Robots vaccinate with needleless injections?

Cobi is an autonomous robot developed by Cobionix, a spitout company at the University of Waterloo, Canada. Kobe is an autonomous, multi-purpose robotics platform that can be configured and steered for any situation. Tasks can be performed without the need for human intervention or supervision.

Robots are usually designed and programmed for specific tasks, such as attaching a frame to a car body in an automobile factory. Robots assembled for a specific purpose will be less costly in the long run than production staff, taking over tasks that might be dangerous for humans to do. However, since the initial cost is prohibitively high, it is not suitable for small businesses where upfront investment is difficult.

By comparison, Kobe is designed with high flexibility in mind and can change jobs with just a few software updates and small changes to tools.
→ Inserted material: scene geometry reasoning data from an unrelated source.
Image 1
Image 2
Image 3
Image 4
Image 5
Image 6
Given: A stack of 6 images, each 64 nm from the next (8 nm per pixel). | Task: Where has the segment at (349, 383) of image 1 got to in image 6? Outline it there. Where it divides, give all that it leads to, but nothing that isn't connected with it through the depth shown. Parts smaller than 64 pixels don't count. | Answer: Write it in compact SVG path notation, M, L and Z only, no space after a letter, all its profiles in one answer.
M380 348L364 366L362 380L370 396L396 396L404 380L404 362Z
Therefore, it has the advantage of being able to mass-produce and lowering the price. In fact, the developer demonstrated this flexibility with a vaccinated demonstration.

Kobe uses a third-party technology that doesn’t use needles for injections. This injection technique uses a high-pressure jet of liquid to inject the vaccine into the arm tissue through a hole smaller than a hair. Medical robots designed for receiving and receiving are remotely operated by real surgeons who can observe the operation in real time from a distance of several tens of kilometers.

However, Kobe automated the entire process rather than remote control. First, the camera detects the patient’s presence and ID, and the lidar sensor mounted on the robot hand quickly scans the patient, creates a 3D body map, and analyzes the software to determine the best location for injection. The patient is instructed on the display to prepare for the injection, such as standing position and posture, and whether to turn clothes.

For the robot to actually vaccinate, it would have to take into account thousands of uncertainties, including the introduction of a system that verifies that the patient is himself. Therefore, the developer believes that it will still take two to three years before the actual vaccination by Kobe is realized. But automation could make large-scale vaccination safer, simpler, cheaper, faster, and less risky for health care workers. Related information can be found here.



Through the monthly AHC PC and HowPC magazine era, he has watched 'technology age' in online IT media such as ZDNet, electronic newspaper Internet manager, editor of Consumer Journal Ivers, TechHolic publisher, and editor of Venture Square. I am curious about this market that is still full of vitality.